Writing in Comment is Free, Mr. Hutton argues
that the
double-dip recession is all George Osborne's fault, and that if only the government were to spend more
freely we wouldn't have this problem.
The first part of his thesis is reasonably defendable, but sadly obvious - of course what
is happening is down to George Osborne, he's the Chancellor and has been since May 2010, so
after 2 years we can reasonably attribute at least a significant part of Britain's economic
performance to his decisions and actions. Fair enough.
Except... except we can't look at what's happening now and say "this is bad, therefore
George is at fault". We must look at the alternatives given Osborne's starting position - he didn't exactly inherit an economy overflowing with roses, despite what Hutton claims:
Britain has a very strong public balance sheet. The stock of our national debt, accumulated over decades, is modest compared with other countries and our own past. The rate of interest is the lowest since the 1890s. The debt is exceptionally long term and does not need to be refinanced with any sense of panic. Total debt service costs have been higher for only a few decades over the past 200 years.

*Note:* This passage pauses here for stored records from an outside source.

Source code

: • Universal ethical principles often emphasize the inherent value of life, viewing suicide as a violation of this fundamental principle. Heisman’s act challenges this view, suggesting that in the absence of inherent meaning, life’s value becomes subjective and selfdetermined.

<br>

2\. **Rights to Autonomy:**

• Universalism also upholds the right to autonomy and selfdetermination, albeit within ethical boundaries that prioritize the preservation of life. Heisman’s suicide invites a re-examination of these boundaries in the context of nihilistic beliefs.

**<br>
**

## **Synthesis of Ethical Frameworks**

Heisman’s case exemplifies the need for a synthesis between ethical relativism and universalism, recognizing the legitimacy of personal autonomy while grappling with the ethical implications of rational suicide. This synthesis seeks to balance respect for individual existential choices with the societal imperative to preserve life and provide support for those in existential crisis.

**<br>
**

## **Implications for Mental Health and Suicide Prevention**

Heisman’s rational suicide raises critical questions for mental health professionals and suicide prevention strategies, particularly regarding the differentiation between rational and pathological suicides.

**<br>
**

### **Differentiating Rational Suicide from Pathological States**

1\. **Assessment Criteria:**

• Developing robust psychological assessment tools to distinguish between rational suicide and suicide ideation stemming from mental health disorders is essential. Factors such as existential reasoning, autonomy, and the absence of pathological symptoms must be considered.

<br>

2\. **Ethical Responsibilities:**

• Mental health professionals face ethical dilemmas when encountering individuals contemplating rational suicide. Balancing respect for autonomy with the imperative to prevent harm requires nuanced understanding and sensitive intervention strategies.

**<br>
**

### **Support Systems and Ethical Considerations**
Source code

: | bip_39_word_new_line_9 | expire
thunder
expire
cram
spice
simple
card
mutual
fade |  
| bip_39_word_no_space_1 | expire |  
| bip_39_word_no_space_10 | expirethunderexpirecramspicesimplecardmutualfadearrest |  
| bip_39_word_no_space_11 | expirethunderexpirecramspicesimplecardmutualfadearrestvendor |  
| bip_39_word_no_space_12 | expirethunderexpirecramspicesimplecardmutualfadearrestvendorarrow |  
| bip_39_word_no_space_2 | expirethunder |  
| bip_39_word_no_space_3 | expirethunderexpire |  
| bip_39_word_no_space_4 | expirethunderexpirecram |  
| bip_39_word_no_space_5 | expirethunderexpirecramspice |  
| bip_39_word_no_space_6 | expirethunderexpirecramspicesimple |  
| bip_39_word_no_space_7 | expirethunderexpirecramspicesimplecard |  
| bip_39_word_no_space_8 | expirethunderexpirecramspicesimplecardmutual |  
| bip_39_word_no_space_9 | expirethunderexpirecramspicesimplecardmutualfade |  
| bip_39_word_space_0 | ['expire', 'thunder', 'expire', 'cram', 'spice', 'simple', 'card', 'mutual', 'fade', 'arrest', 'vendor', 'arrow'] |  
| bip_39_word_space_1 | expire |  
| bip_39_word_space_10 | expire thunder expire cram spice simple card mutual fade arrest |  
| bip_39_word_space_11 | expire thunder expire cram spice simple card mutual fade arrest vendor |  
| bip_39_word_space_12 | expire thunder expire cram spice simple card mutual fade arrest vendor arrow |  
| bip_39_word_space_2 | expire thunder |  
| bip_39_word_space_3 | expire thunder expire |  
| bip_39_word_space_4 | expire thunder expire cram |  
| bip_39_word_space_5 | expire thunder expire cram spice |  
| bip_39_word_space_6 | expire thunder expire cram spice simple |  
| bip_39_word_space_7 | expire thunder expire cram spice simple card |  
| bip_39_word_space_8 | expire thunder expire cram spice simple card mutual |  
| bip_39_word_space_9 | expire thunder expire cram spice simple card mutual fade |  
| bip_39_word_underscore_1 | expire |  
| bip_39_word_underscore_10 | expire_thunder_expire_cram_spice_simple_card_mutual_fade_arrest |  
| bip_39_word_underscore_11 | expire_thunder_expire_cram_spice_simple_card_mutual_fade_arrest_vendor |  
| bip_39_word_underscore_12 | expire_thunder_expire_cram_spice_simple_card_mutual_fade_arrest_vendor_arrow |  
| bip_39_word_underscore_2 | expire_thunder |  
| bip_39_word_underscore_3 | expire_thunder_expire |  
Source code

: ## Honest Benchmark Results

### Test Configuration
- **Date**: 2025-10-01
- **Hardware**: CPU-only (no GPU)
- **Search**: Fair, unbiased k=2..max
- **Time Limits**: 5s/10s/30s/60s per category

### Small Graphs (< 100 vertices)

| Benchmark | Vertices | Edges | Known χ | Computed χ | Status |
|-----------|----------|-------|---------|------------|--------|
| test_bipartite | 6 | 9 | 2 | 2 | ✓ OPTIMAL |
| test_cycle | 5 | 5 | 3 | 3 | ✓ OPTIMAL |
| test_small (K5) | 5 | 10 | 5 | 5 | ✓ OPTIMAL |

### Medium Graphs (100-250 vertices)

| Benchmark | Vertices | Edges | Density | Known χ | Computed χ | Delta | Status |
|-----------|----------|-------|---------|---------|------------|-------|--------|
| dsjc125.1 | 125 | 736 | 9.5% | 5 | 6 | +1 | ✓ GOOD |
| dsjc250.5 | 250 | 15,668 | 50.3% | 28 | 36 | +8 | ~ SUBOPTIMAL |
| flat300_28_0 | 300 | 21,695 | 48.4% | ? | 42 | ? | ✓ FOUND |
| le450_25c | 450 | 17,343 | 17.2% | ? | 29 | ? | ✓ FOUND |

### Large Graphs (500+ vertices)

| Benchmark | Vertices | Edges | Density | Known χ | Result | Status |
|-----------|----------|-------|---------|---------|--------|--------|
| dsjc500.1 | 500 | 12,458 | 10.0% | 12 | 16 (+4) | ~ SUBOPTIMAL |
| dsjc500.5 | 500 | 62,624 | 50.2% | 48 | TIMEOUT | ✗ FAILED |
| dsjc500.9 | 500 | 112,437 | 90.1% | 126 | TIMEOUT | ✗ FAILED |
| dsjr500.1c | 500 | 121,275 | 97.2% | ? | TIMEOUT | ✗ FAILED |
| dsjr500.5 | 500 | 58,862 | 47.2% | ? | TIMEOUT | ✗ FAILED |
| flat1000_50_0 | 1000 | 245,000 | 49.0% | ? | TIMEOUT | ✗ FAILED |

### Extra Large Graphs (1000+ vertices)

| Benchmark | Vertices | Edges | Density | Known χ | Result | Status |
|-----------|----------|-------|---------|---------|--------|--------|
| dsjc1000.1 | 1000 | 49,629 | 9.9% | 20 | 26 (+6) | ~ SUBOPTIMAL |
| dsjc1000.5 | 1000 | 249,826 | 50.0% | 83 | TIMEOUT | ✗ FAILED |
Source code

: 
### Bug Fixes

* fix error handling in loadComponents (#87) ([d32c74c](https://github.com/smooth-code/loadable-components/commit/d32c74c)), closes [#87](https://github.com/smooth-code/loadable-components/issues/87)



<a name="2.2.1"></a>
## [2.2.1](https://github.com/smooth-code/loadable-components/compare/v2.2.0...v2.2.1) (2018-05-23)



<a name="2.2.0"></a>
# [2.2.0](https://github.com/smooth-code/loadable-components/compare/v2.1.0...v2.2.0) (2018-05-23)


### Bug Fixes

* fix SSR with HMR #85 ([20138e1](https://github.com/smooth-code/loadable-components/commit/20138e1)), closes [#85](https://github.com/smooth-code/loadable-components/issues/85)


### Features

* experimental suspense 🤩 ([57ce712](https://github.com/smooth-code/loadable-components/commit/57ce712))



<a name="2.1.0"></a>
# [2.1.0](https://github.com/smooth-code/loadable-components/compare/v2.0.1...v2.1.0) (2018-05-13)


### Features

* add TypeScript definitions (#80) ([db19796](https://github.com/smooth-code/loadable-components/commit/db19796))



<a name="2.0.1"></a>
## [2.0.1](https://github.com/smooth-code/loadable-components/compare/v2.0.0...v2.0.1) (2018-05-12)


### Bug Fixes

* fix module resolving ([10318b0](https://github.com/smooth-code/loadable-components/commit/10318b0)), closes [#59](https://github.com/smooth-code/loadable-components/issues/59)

True enough, Will. And yet, why is this true? Look at
Government bond spreads. The UK is at 2.15%, just off the USA's benchmark at 1.99%. Spend like France and you're at 3% - that's your interest payments just gone up 40%. Spend like Italy or Spain, and you're well over 5.5%. The reason that the markets buy our debt at low yields is precisely
because the Government is trying to close the deficit. If we turned the spending taps on, or Ed Miliband looked like he was getting back into power, you'd very quickly see a rise in what we pay. And issue debt we must, because we are still
running a primary deficit.
Luckily, Will Hutton can help us out of this mess by stimulating growth:
At bottom Cameron, like Osborne, has a primitive view of what makes capitalism tick. He does not understand the complexity of the inter-relationships between business, business risk, innovation and the state.
I see, Will - and you do understand this complexity? Perhaps Osborne only understands that it is indeed complex,
but I'd love to see you make a coherent stab at explaining these inter-relationships in any way that holds up
under scrutiny.
He buys wholeheartedly the mantra that what mainly obstructs business is red tape, public sector debt and labour market regulation.
Sounds about right to me. You can argue about whether their obstruction is worth while given the
risk mitigation and social improvements that red tape, a high minimum wage and
6% of total 2011 national spending going on debt servicing costs brings, but
you have to at least concede that such obstruction takes place.
Ah, Will. You whine about the bad, without any concrete proposals as to what to do to make it
better other than "spend more money, I'm smart enough to figure out where". After all,
you did such sterling work at The
Work Foundation. For a Principal at at Oxford College, you seem to have rather woeful
debating skills by leaving such large holes in your arguments that even I can drive through them.